I very impatiently waited for this book to become available at the library and unfortunately found myself very underwhelmed by it. I was expecting an honest-to-goodness mermaid story, but it focused much more on land and ghosts and curses.

Hester was a likable enough character, but I just never connected with her. She meant well and worked hard to figure things out, but she often came off as immature and even a little stupid. This is perhaps not completely her fault, though. The story is told in alternate timelines, which is one of  my favorite styles, but it didn’t always flow well together here. As the reader, we make a lot of discoveries and connections in the 1800s timeline and Hester would make those same discoveries much later. Because of this, the pace felt off and the things that were big deals to Hester were already “been there, done that” for me.

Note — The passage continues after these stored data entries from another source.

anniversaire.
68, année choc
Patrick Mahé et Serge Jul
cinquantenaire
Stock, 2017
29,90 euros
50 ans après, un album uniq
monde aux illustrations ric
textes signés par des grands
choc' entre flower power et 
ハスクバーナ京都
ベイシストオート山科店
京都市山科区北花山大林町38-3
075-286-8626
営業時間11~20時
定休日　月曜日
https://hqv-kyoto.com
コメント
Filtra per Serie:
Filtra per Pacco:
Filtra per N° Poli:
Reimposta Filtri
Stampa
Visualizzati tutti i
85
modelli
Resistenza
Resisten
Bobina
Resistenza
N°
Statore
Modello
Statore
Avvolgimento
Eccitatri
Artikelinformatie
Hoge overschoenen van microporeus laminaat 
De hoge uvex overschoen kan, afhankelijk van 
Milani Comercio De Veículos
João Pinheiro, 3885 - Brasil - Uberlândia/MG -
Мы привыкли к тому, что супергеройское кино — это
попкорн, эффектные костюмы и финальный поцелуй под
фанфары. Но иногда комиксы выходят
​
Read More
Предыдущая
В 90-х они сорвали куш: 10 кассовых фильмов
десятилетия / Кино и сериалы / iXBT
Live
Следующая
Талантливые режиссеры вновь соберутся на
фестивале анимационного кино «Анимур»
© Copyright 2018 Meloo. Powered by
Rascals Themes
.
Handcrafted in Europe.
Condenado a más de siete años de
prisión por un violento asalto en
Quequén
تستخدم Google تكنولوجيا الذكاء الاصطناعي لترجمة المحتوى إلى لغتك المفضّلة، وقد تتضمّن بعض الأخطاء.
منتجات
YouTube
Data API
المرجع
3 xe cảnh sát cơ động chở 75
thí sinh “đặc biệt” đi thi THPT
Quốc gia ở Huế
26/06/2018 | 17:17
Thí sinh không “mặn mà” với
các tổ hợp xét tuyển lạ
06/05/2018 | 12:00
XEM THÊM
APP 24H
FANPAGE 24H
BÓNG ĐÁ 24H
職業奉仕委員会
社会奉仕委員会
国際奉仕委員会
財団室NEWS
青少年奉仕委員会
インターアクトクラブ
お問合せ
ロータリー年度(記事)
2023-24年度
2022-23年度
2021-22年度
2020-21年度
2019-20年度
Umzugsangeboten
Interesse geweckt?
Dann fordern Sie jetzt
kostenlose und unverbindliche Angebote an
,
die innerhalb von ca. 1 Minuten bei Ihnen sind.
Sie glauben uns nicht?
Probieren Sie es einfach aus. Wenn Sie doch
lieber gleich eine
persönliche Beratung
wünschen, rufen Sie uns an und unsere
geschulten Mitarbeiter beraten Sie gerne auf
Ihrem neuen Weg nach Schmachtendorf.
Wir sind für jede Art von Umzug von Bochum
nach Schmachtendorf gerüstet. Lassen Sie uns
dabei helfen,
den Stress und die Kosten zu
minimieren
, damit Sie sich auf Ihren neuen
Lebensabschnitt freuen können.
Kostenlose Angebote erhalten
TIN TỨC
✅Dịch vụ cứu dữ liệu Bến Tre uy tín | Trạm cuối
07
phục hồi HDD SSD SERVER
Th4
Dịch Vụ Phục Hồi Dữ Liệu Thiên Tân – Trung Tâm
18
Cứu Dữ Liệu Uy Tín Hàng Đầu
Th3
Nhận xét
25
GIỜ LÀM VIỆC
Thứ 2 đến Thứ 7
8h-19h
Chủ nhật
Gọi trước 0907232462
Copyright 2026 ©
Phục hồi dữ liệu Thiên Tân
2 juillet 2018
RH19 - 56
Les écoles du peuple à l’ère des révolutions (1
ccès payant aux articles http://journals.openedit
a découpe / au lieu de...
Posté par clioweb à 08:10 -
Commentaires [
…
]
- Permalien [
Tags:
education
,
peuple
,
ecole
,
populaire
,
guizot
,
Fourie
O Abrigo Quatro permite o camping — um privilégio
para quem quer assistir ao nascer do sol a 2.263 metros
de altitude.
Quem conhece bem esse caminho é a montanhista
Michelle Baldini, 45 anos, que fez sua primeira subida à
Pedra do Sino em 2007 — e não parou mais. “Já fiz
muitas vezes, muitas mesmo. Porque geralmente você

I also didn’t care for the romance plotlines. Syrenka and Ezra had insta-love and so did Hester and Ezra (though I’m more ok with that since it goes along with the plot). There are hints of possible romance between Hester and her best friend Peter which are never resolved.

Overall, I found Monstrous Beauty disappointing. It did have an interesting premise and some original ideas, but it just wasn’t what I was expecting and the use of dual timelines did not work that well.